- OBJETIVO DEL EJERCICIO
Continúa el texto sobre el uso de las lenguas en el discurso de toma de posesión del nuevo Rey a partir de su última oración.

Fernando Savater
Antes del discurso de toma de posesión del nuevo Rey, algunos bienintencionados le recomendaron que aprovechara esa ocasión inaugural para utilizar lo más posible el catalán y supongo que ya puestos también el euskera, el gallego… Incluso mencionaban el precedente de los discursos de la Corona en Bélgica, que es precisamente la comunidad nacional más enfrentada de Europa y por tanto el mejor argumento a favor de una lengua común de cuya carencia política evidencia los efectos.

- DATOS
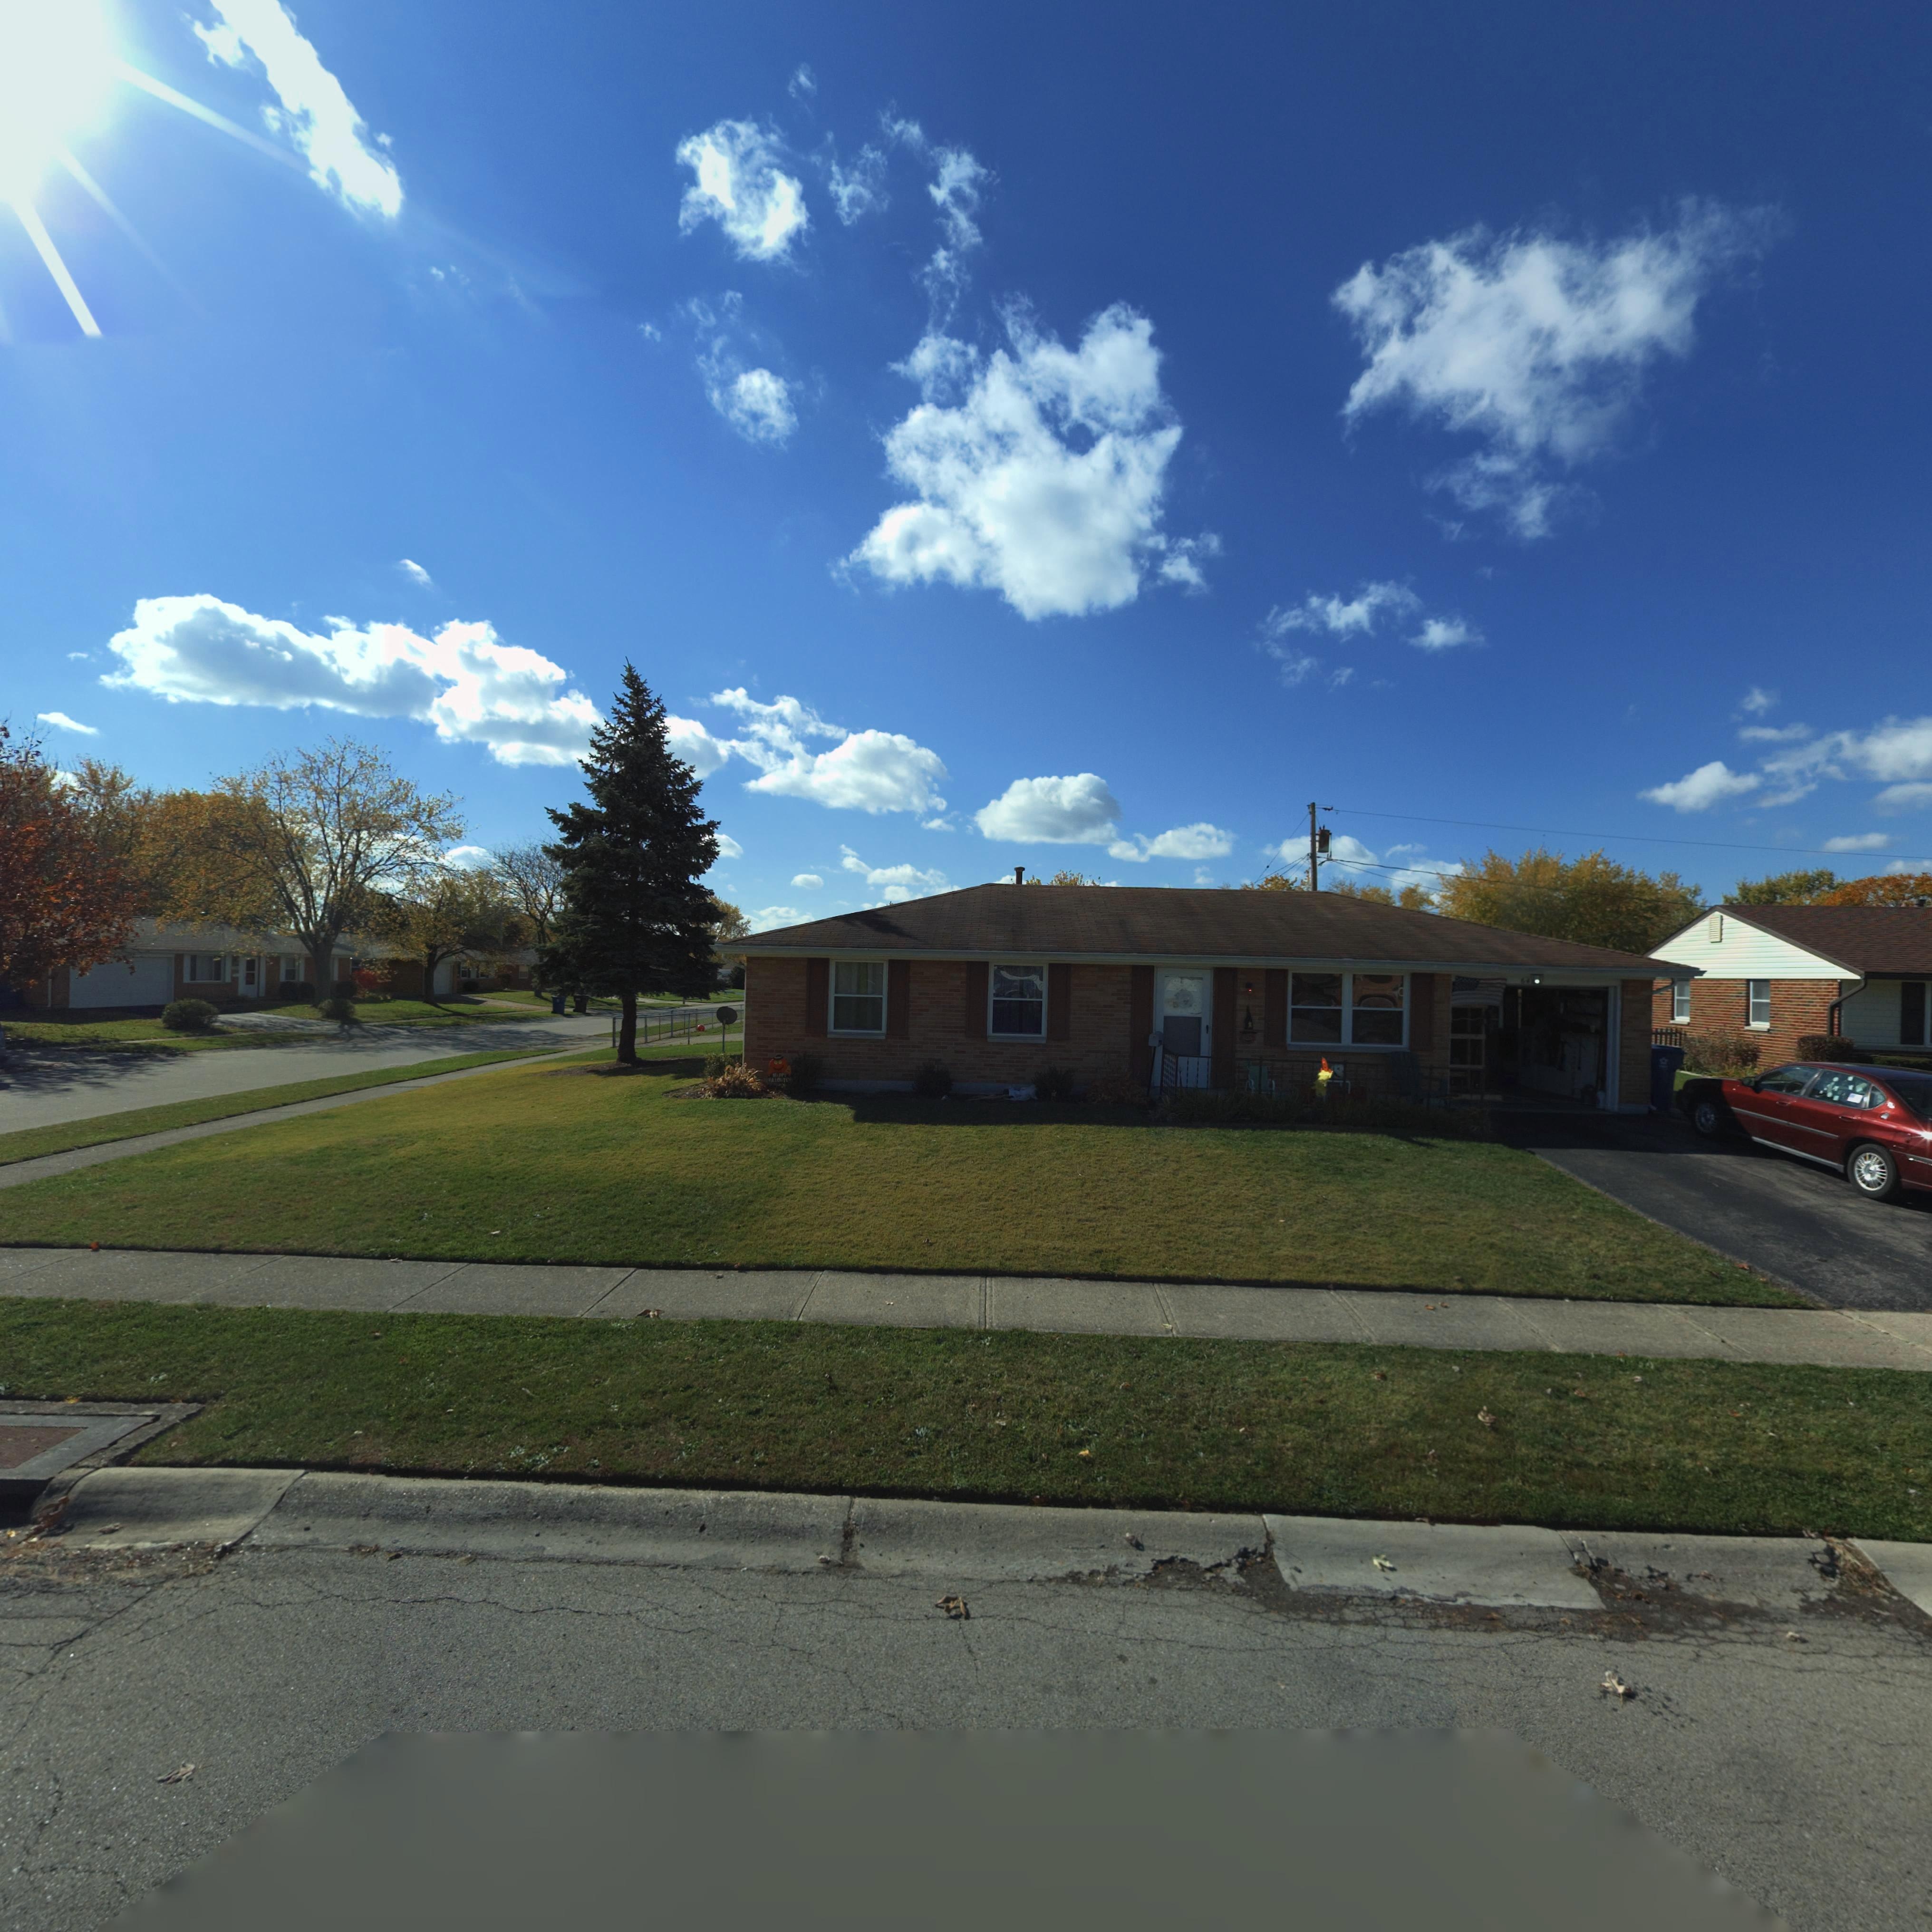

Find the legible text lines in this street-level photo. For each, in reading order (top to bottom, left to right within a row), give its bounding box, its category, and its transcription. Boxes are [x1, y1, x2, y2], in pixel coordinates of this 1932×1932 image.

[1519, 976, 1531, 985] StreetNumber: 64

- RESPUESTA A LA TAREA
El discurso real fue sobrio y formal, pues difícilmente podía esperarse otra cosa; decepcionó a los separatistas para alivio del resto de los ciudadanos, y fue pronunciado en castellano aunque utilizó de paso las demás lenguas españolas en menciones literarias de poetas que escribieron en ellas. Una ocasión desaprovechada, se apresuraron a decir los que esperaban más énfasis en la escuela de idiomas. A mi juicio, en cambio, una excelente lección. Porque en ese aspecto el discurso no solo fue regio por el rango de quien lo pronunciaba, sino también realista. Las diversas lenguas de nuestras regiones son una indudable y reconocida riqueza cultural, bien ejemplificada por los creadores que las han utilizado y por quienes hoy aportan en ellas perspectivas diversas, críticas y exaltaciones imprescindibles para comprender nuestra comunidad. Pero no son una legitimación de la fragmentación política, como pretenden los nacionalistas, y en tal sentido reivindicar la lengua común es defender lo que nos une como país y Estado de derecho, sin desmentir en modo alguno el pluralismo social y literario de que disfrutamos.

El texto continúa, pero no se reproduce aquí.